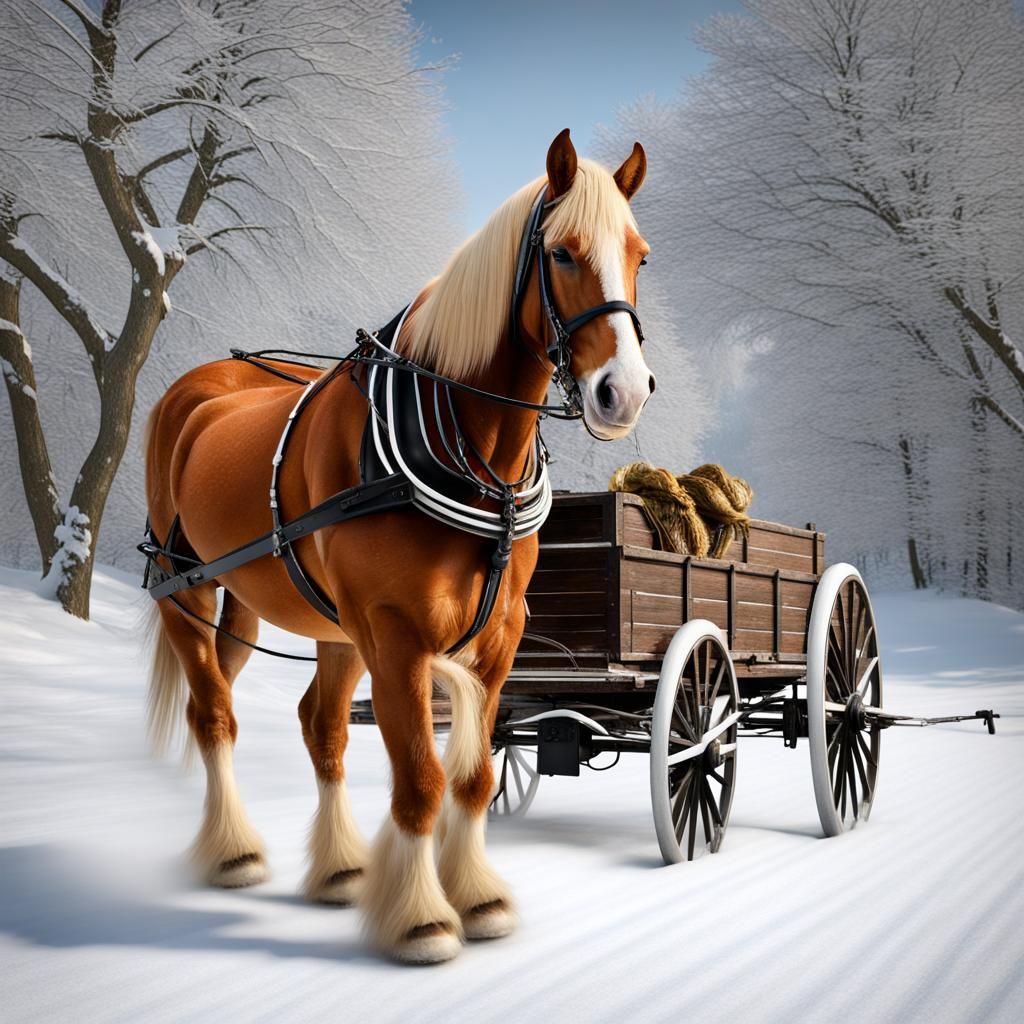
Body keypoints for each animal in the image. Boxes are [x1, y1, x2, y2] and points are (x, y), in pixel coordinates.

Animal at [143, 128, 654, 964]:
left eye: (640, 254)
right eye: (563, 253)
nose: (626, 391)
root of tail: (195, 387)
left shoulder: (496, 640)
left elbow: (472, 779)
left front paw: (476, 896)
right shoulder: (397, 634)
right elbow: (421, 780)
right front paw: (422, 917)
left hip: (292, 616)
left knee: (319, 725)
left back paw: (339, 869)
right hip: (188, 590)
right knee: (214, 714)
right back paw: (235, 851)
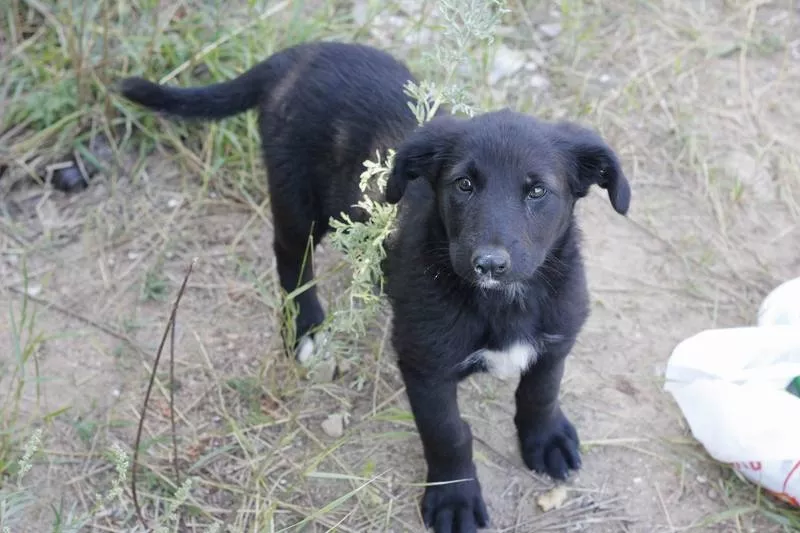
________
The lines needed are those in the data above that hold the string "right"; copy each of them.

right eye: (563, 253)
right shoulder: (397, 634)
right elbow: (421, 780)
right front paw: (422, 917)
right hip: (188, 590)
right knee: (214, 714)
right back paw: (235, 851)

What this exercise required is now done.